An ambulance is called. The patient has physical wounds that need stitching. Section 20 says that the ambulance officers may take the patient to ‘a declared mental health facility’. Let us assume the local ED is not ‘a declared mental health facility’.
The sergeant asks ‘are you happy to section on this information?’ But the question means ‘Are you happy to transport the patient to a declared mental health facility?’ to which the answer would, presumably, be ‘no, as they need to go to ED to have their wounds attended to’. If the local ED was a ‘a declared mental health facility’ the question is irrelevant as you are going to take them there anyway.

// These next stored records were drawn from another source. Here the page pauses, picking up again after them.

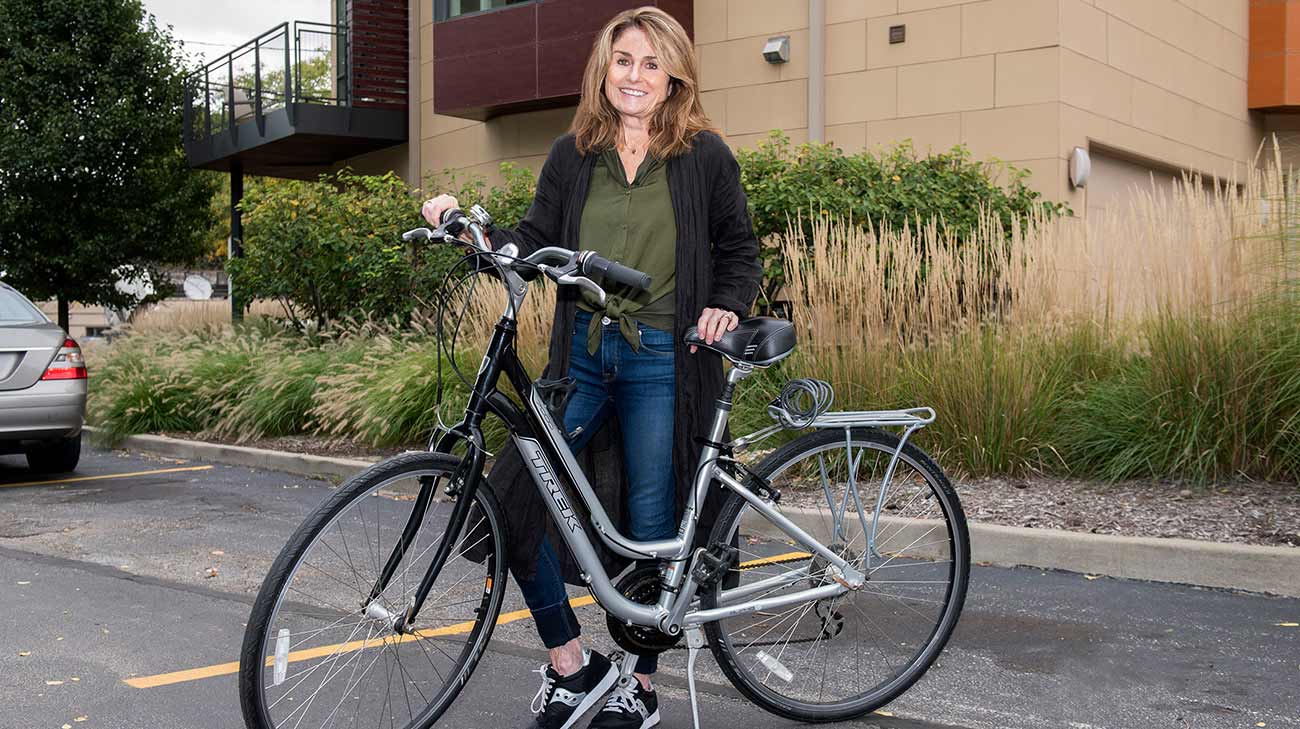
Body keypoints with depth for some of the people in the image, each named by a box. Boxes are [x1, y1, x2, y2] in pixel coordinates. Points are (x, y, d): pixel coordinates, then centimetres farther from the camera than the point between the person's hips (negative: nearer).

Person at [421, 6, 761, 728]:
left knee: (651, 526, 3)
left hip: (662, 362, -3)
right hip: (582, 351, 3)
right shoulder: (572, 154, 10)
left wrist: (727, 305, -8)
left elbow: (739, 250, 9)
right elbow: (536, 242, 7)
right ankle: (571, 664, 10)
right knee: (512, 497, -8)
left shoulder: (704, 154, 3)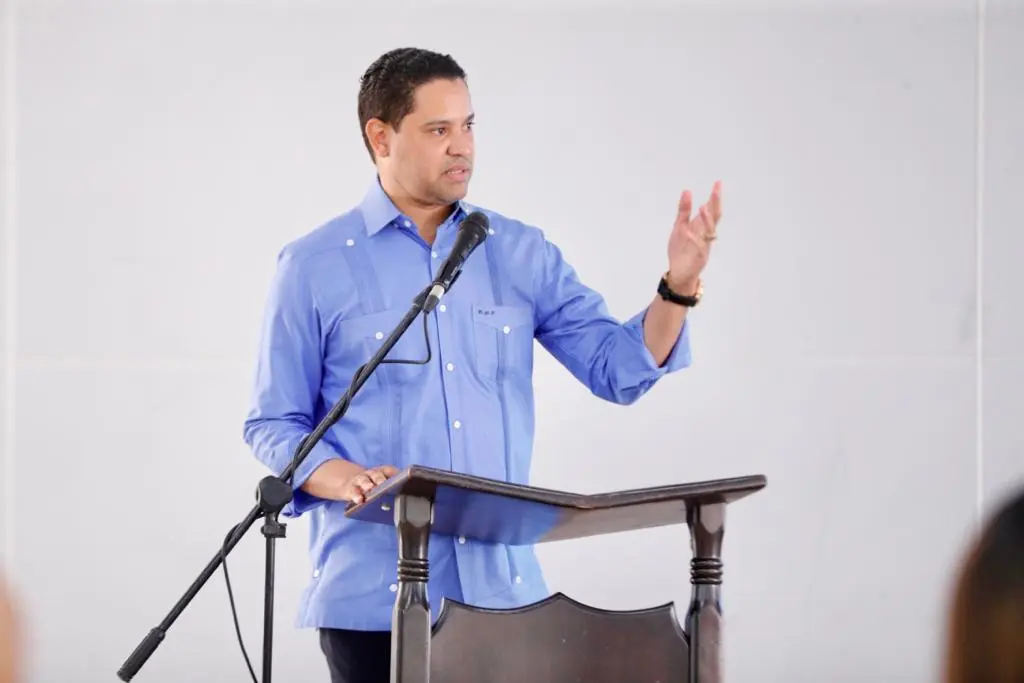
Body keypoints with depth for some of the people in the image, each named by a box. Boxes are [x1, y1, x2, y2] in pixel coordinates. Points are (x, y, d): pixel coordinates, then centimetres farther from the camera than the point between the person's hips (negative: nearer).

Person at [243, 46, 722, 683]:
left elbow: (620, 368, 6)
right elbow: (274, 424, 1)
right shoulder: (315, 267, 0)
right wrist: (347, 481, -18)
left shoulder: (522, 253, 9)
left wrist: (677, 288, -11)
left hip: (503, 586, 3)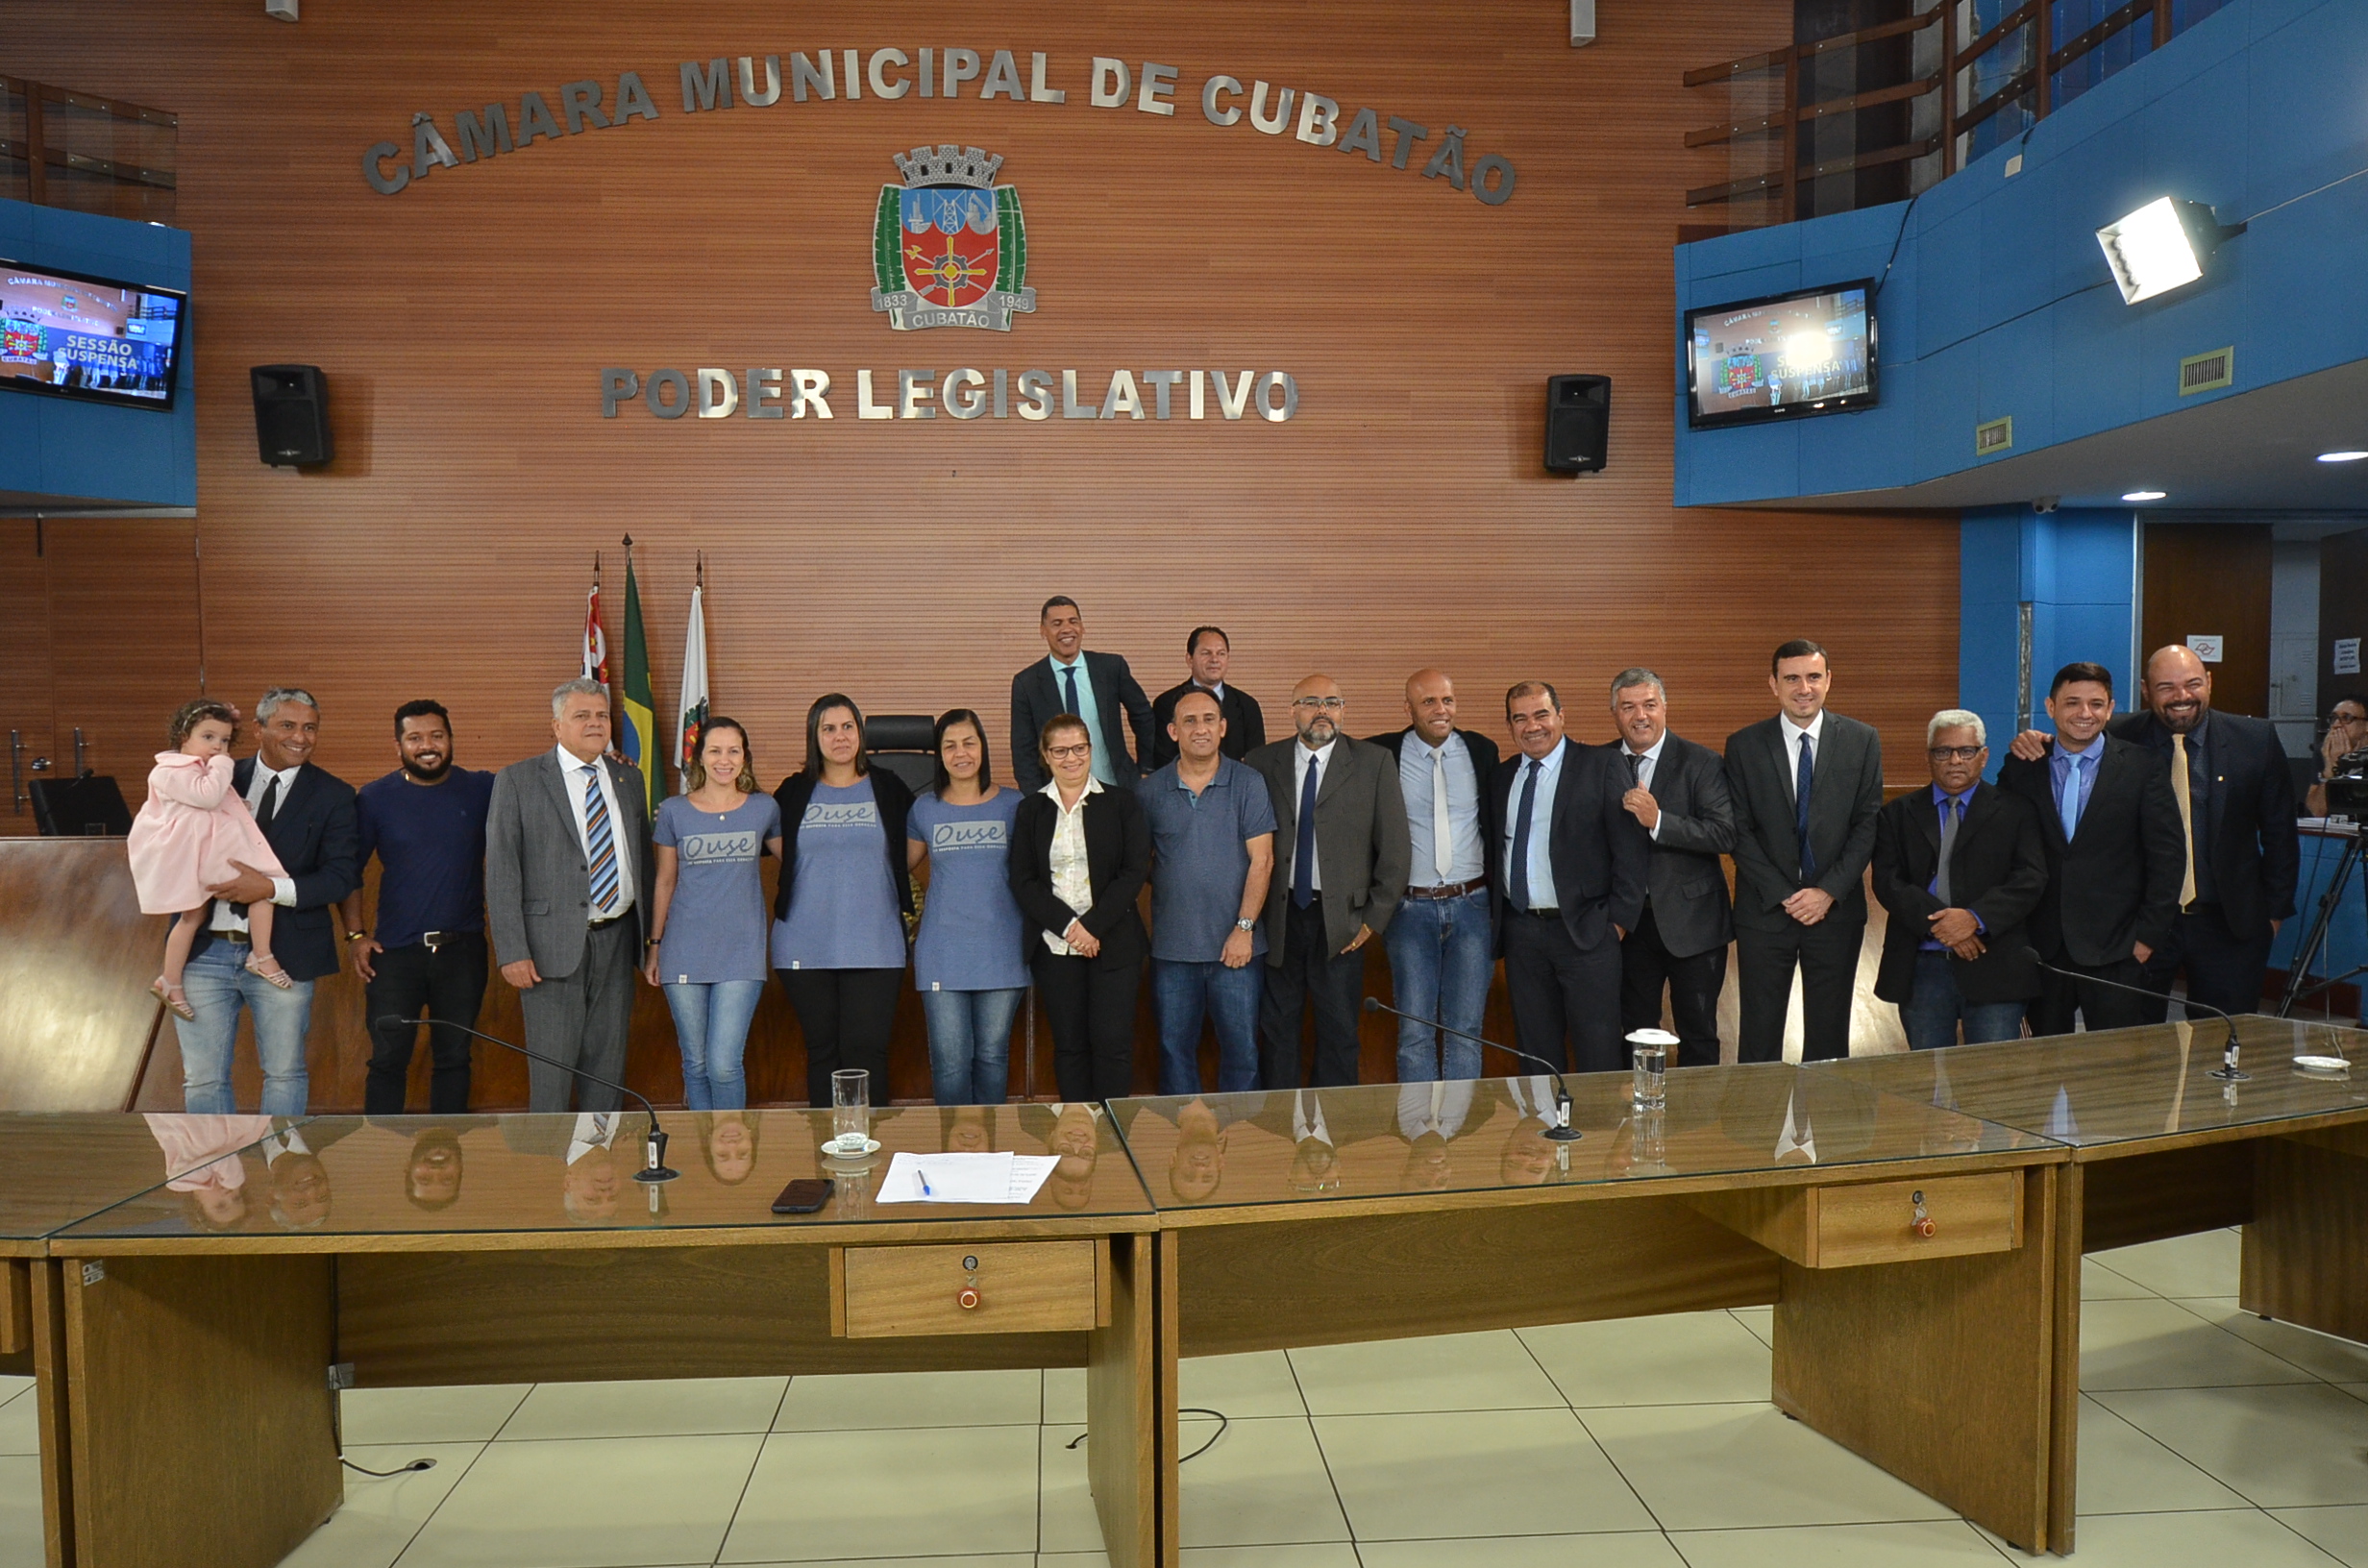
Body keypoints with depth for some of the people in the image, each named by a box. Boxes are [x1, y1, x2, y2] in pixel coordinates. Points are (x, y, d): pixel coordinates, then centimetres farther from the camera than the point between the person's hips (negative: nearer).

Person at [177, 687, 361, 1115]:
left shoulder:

The hidden, but wrong meaning is that if you were to elect to take them ‘under s 20’ then they are not free to leave, but that is not what s 20 says. At best it says the declared mental health facility may detain them if the circumstances of the Act are met, but presumably they would treat the person as a voluntary patient given that he is consenting to treatment. If the person is not free to leave it’s because he is in police custody for whatever offences he is alleged to have committed and remains in custody until a bail decision is made.
- A person who is mentally ill and consents to treatment should be not be treated as an involuntary patient by anyone – a mental health facility, a paramedic or a police officer.
- A person who appears to police to be mentally ill and who has committed a crime or attempted suicide may be apprehended by police and taken to a mental health facility.
- A person who appears to an ambulance officer to be mentally ill or mentally disordered may be taken to a mental health facility by a paramedic but may not be ‘apprehended’ or ‘detained’ by that paramedic. Those words do not appear in s 20; they do appear in ss 21 and 22. If the person has the capacity to give or refuse consent and they don’t want to come; they don’t have to. If they do not have the capacity to give or refuse consent, then treatment that is reasonably necessary and in their best interest, including transport to a declared mental health facility (s 20) and restraint or sedation may be given (Mental Health Act 2007 (NSW) s 81; In Re F  2 AC 1 and see The doctrine of necessity – Explained (January 31, 2017)). Mental illness does not however necessarily mean a person lacks capacity (PBU & NJE v Mental Health Tribunal  VSC 564)),
- If an ambulance officer, relying on s 20 takes a person to a hospital or a mental health facility, that does not impose any restriction on the patient’s liberty once they get to that facility. It empowers the mental health facility to make a decision to detain the person (s 18) but does not compel them to do so.